# Homework Help: Extreme Newton's Law of Cooling D.E.

1. Apr 27, 2012

### bdh2991

1. The problem statement, all variables and given/known data
after a very unpleasant valentine's Day, a dead body was found in a downtown warehouse that had no heating or air conditioning. it was February in Florida and we know that the daily temperature in the warehouse fluctuates according to the function T(t)= 63-12sin(∏t/12), where t=0 corresponds to midnight on any given day. The body was discovered at 1:30 am on Feb. 15 and its temperature was 73 degrees F. Two hours later the temperature was 68 degrees F. What was the time of death of this body?

2. Relevant equations

dT/dt = k (T - T(m))

[exp(at)(-BcosBt + asinBt)]/a^2+b^2

where k is the proportionality constant T is temperature and T(m) is the medium of the environment surrounding the object.

3. The attempt at a solution

i set up my differential as dT/dt - kT - 63k = 12ksin(∏t/12)

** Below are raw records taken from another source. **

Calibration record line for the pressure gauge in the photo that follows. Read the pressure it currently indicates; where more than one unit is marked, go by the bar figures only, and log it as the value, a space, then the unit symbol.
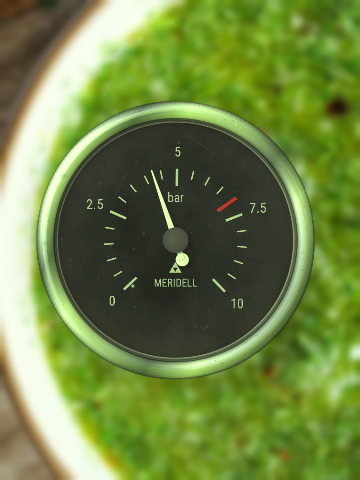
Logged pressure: 4.25 bar
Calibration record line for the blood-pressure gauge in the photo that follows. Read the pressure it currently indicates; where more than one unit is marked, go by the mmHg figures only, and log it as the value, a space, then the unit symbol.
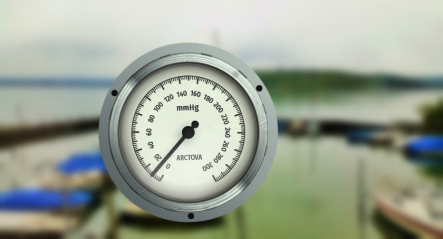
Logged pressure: 10 mmHg
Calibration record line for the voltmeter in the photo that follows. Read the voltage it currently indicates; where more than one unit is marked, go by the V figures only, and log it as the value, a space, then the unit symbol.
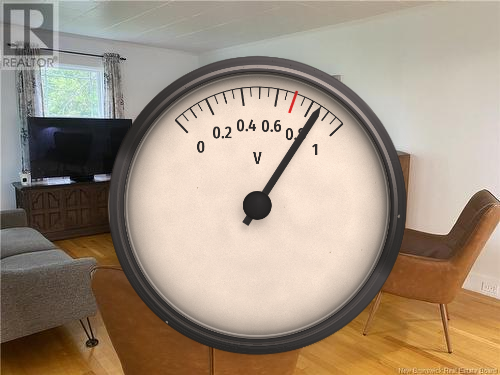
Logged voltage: 0.85 V
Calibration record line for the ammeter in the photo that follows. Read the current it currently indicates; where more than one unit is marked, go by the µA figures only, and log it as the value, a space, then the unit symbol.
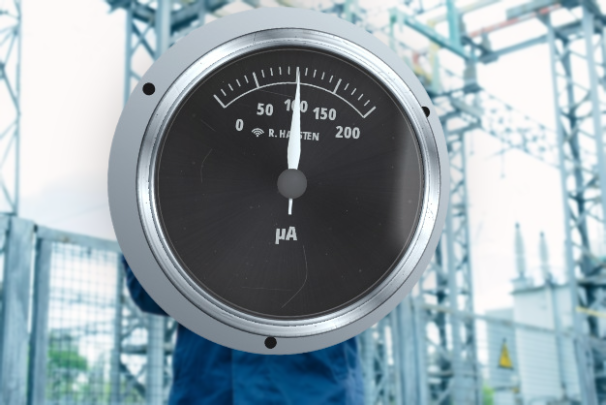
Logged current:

after doing the integrating factor method and using the equation to solve the integration i got some huge formula for T

then i rescaled the time so i could solve for C and k ... for C i got

C= 73+ (144∏k)/(144k^2+∏^2)

after that i tried to solve for k but it honestly looks impossible and i'm not sure how to do it
if someone could help me out or at least check my work so far i would greatly appreciate it....this problem seems close to impossible

2. Apr 27, 2012

### sid9221

Not a 100% sure as I've never solved one with a separate function for ambient air temperature but maybe you need to sub T(t)=63-12sin(∏t/12) into newtons formula rather than equal to it.

I think the formula should be dT/dt = k [T - {63-12sin(∏t/12)}] where T is the initial temperature given by T(0) = 63.

So dT/dt = k(12sin(∏t/12))

and solve that ?

Last edited: Apr 27, 2012
3. Apr 27, 2012

### HallsofIvy

You should not separate the "63k" and "$12ksin(\pi t/12)$":
$$dT/dt- kT= 63k+ 12ksin(\pi t/12)$$

The associated homogeneous equation, dT/dt-kT= 0, has solution $T= Ae^{kt}$. Now, look for a solution of the form $B+ Csin(\pi t/12)+ Dcos(\pi t/12)$. Put that into the equation and solve for B, C, and D. Then put the entire solution into y(1.5)= 73 and y(3.5)= 68 to solve for A and k.

4. Apr 27, 2012

### bdh2991

ok i see, i'm going to redo it that way, no wonder i was getting nowhere with the way i did it, thanks!